Je soupire, réalisant soudainement que, même si sortir m'a fait du bien, je rêve surtout de rentrer, de me lover sous un plaid avec un bon livre, de plonger dans un monde fictif... là où mon "book boyfriend" ne m'inondera pas de messages pour savoir pourquoi je ne me rends pas compte à quel point il était génial. À cette pensée, un sourire en coin se dessine sur mes lèvres : il serait peut-être temps que je me donne enfin cette soirée solo et apaisante que je repousse depuis des jours. Pas de drama, pas de complications, juste moi, un thé brûlant, et les pages d'un roman qui me promettent un peu de répit.
Je laisse mon regard errer dans la foule, cherchant une échappatoire et surtout une façon de distraire Maya pour filer en douce, mais elle semble bien trop enjouée, le sourire radieux, virevoltant au rythme de la musique. Mon esprit passe en revue des excuses que je pourrais lui donner, mais elles sonnent toutes fausses même dans ma tête. C'est alors qu'un grand brun se glisse derrière elle, posant une main assurée sur sa hanche.
Enfin, il a craqué ! Parfait, exactement le genre de diversion dont j'avais besoin.
Il l'enlace fermement par derrière, collant son torse au dos de ma colocataire, et d'un geste assuré, il la ramène contre lui, ses doigts glissant sur sa hanche, relevant subtilement le tissu de sa robe noire. Son nez se perd dans ses cheveux, et il murmure quelque chose à son oreille avant de laisser ses lèvres frôler son cou, juste assez pour la faire frissonner sans jamais appuyer son baiser. Il a peut-être officiellement "craqué", mais à le voir jouer ainsi, on sent bien qu'il a trouvé en elle une adversaire de taille. Maya, électrisée, lève brusquement les mains pour enrouler ses doigts autour de sa nuque, le forçant à poser enfin ses lèvres là où elle les attend.
C'est le moment idéal pour m'éclipser en douce. Maya est bien trop absorbée par ce grand brun pour remarquer ma disparition, et je sais qu'elle ne m'en voudra pas trop demain. Avec un dernier coup d'œil vers elle, je m'éloigne, traçant mon chemin vers la porte d'entrée, le cœur soudain plus léger.
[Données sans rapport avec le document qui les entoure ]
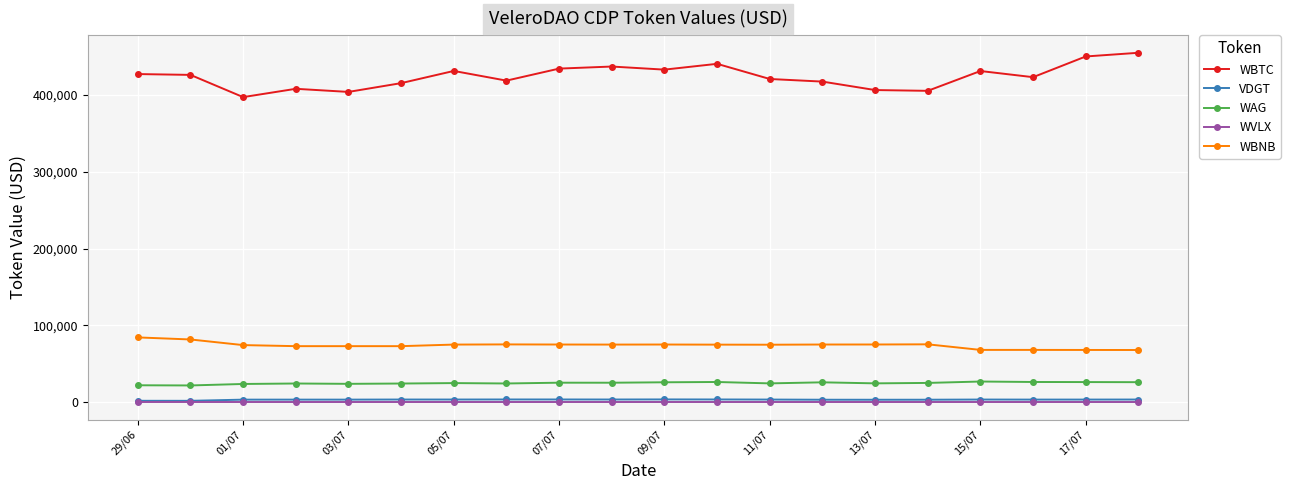

What is the value of the WBTC point at the 4th from the left?

408211.0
En sortant de la fraternity house, je me rends vite compte que l'hiver s'invite déjà dans les rues de Bextel. L'air est glacé, et un rideau de pluie dense s'abat devant moi. Pas question de rentrer à pied dans cette tempête, sous peine de finir trempée et frigorifiée. À l'abri sous le porche, je prends quelques instants pour observer les torrents d'eau qui dévalent le trottoir, et soupire en réalisant qu'il ne me reste plus qu'une option : commander un taxi.
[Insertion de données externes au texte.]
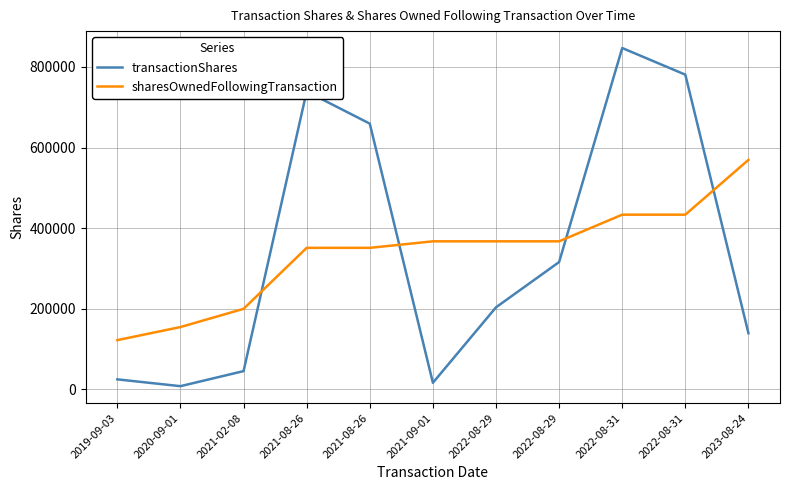

Is this an area chart (filled region under the line)?

No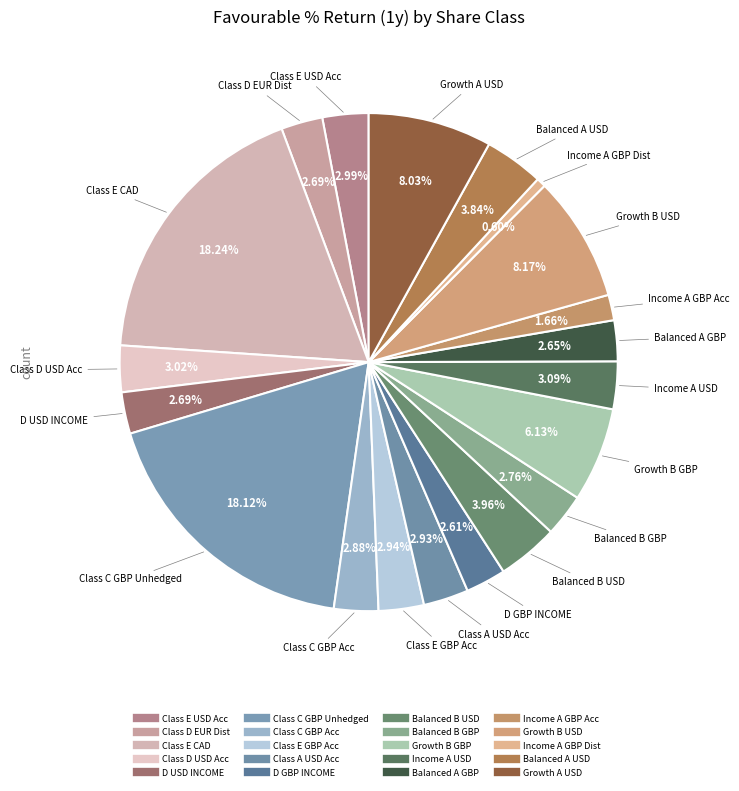

Which category has the biggest portion of the pie?

Class E CAD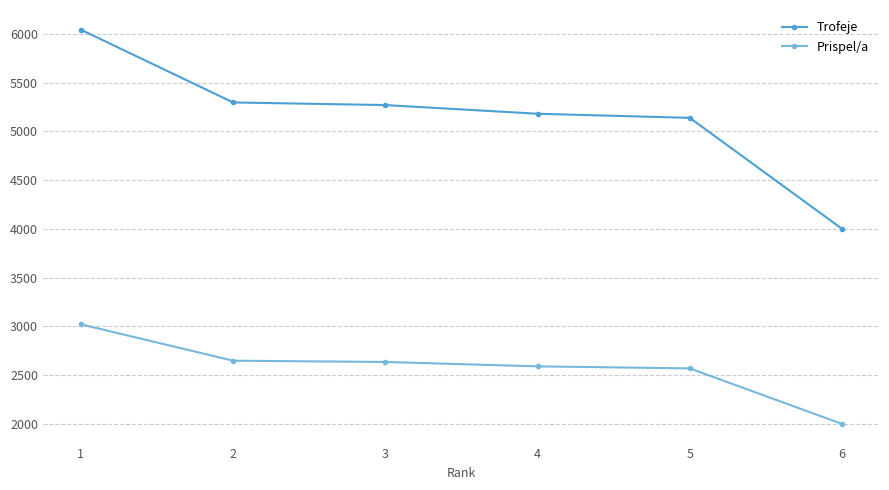

At how many categories does at least one series exceed 2891?

6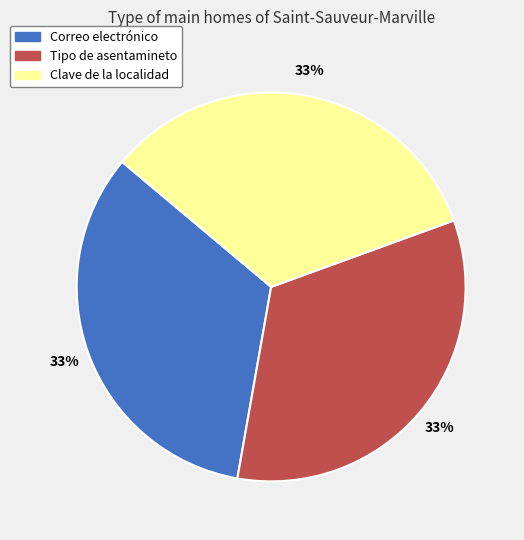

Is there a majority slice in this chart?

No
Je sors mon téléphone de ma poche arrière, entre les adresses, et attends patiemment que la course soit confirmée, espérant que ce trajet de nuit me rapproche enfin de la chaleur de mon appartement et d'une soirée de calme bien méritée.
Dix minutes d'attente ? Sérieusement ?
— Putain !, je grogne en replaçant une mèche derrière mon oreille, mon regard balayant les silhouettes rassemblées sous le porche.
L'odeur de leur cigarette, mêlée à celle de la pluie, m'arracherait presque l'envie d'en allumer une moi aussi. Je soupire en me rappelant que c'est Maya qui a gardé mon paquet dans son sac.
C'est alors qu'une sensation étrange me pousse à tourner la tête sur la gauche. Un frisson me parcourt la nuque lorsque mes yeux rencontrent ceux d'un étudiant adossé au mur, une bière à la main, qui me fixe sans aucune gêne.